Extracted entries
──────

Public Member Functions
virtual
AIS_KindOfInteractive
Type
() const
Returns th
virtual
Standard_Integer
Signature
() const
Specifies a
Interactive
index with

──────

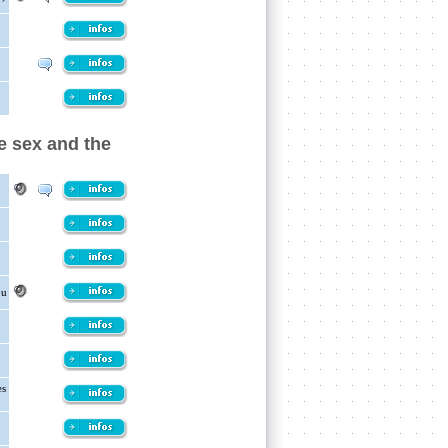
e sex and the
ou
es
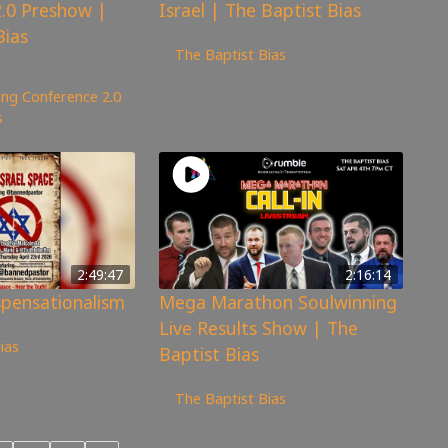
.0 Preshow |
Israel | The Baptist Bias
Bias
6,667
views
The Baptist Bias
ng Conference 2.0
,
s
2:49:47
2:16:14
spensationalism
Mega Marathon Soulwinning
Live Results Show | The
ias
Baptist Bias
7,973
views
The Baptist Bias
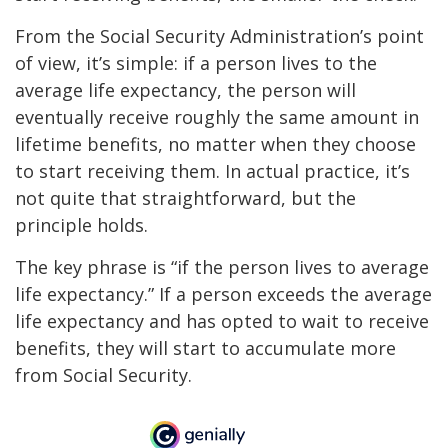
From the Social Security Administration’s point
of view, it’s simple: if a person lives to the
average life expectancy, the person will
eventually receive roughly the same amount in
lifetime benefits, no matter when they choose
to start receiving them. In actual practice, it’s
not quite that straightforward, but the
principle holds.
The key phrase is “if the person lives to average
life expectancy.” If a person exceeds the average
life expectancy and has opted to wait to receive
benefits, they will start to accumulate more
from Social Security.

──────

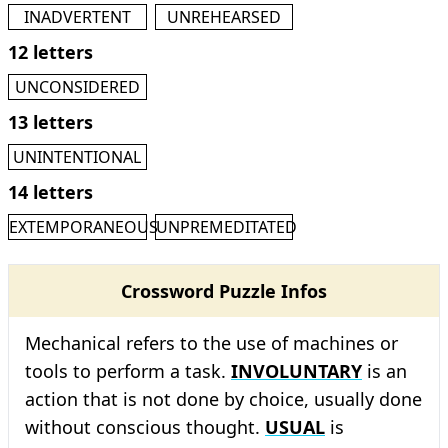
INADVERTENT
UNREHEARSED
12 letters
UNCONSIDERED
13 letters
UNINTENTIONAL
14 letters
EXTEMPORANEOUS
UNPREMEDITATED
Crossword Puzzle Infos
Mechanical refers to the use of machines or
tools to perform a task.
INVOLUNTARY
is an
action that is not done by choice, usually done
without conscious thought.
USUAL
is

──────

DIRECTIVE: Count the lines in the entries above that contain the string "lives" with matching case. Reply with the number only.

ANSWER FOR THE TASK: 2